Goal 1
In the article on Florida's "Stand Your Ground" law, on what date was Senate Bill 128 signed into law?
Goal 2
Resume the article on Florida's "Stand Your Ground" law after its last sentence, not the data.

Extract provided

-=-=-=-=-

The Florida Supreme Court recently heard oral arguments regarding whether the legislative change to Florida’s “Stand your Ground” law in June of 2017 should apply retroactively to cases pending when the law was passed.  The case that was argued before the Florida Supreme Court was Love v. State, a Third District court of appeal case in which the Third District ruled that the change in the law should not be applied retroactively to cases that were pending at the time of its passage. The  Love case is in conflict with the Second District court of appeal.  The Second district ruled that the law should be applied retroactively. This conflict is the reason the case is now being argued before the Florida Supreme Court.

Prior to the Love case, the Key West criminal defense attorneys at Robertson & Hunter made the same argument to the third district court of appeal that Love’s attorneys recently argued before the Florida Supreme Court, specifically, that the law should be applied retroactively to cases that were pending when the law was passed.  Legal observers are eagerly awaiting the Florida Supreme Court’s decision in Love, as it will have countless impact on many cases throughout the State. The argument made by the criminal defense attorneys at Robertson & Hunter is below:

Florida Senate Bill 128 was signed into law on June 9th, 2017 with an immediate effective date. Senate Bill 128 has amended subsection four (4) of Florida Statute § 776.032 to read as follows:

In a criminal prosecution, once a prima facie claim of self-defense immunity from criminal prosecution has been raised by the defendant at a pre-trial immunity hearing, the burden of proof by clear and convincing evidence is on the party seeking to overcome the immunity from criminal prosecution provided in subsection (1).

Section 2. This act shall take effect upon becoming law.

-=-=-=-=-

Dataset extract
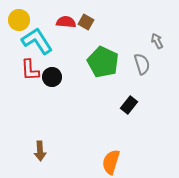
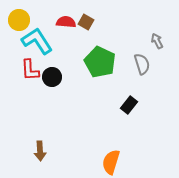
green pentagon: moved 3 px left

-=-=-=-=-

Right answer 1
June 9th, 2017

Right answer 2
Senate Bill 128 makes a procedural change to Florida’s stand your ground statutes. As such, this procedural change should apply to pending cases. This distinction between substantive and procedural modifications to statutes is an important one. “The general rule is that a substantive statute will not operate retrospectively absent clear legislative intent to the contrary, but that a procedural or remedial statute is to operate retrospectively.” State Farm Mut. Auto Ins. Co. v. Laforet, 658 So. 2d 55, 61 (Fla. 1995) citing Arrow Air, Inc. v. Walsh, 645 So. 2d 422 (Fla. 1994); Alamo Rent-A-Car, Inc v. Mancusi, 632 So. 2d 1352 (Fla. 1994); and City of Lakeland v. Catinella, 129 So. 2d 133 (Fla. 1961).

This distinction between a substantive change and a procedural change is discussed in Smiley v. State, 966 So. 2d 330 (Fla. 2007).  The Smiley Court was tasked with making the determination as to whether the change in Florida law removing the duty to retreat should be applied retroactively to a pending criminal case.  The Court noted in the factual context of the case before it, that “the specific right of Smiley to use deadly force in self-defense in his taxi did not exist prior to section 776.013.” Id. at 335.

 The Smiley court first noted that it must first make a determination as to whether or not the change in the statutory law was a “procedural/remedial change or a substantive change in the law.” Id. at 334.  The Court cited to City of Lakeland v. Catninella, 129 So. 2d 133, 136 (Fla. 1961) for the proposition that:

Remedial statutes or statutes relating to remedies or modes of procedure, which do not create new or take away vested rights, but only operate in furtherance of the remedy or confirmation of rights already existing, do not come within the legal conception of a retrospective law, or the general rule against retrospective operation of statutes.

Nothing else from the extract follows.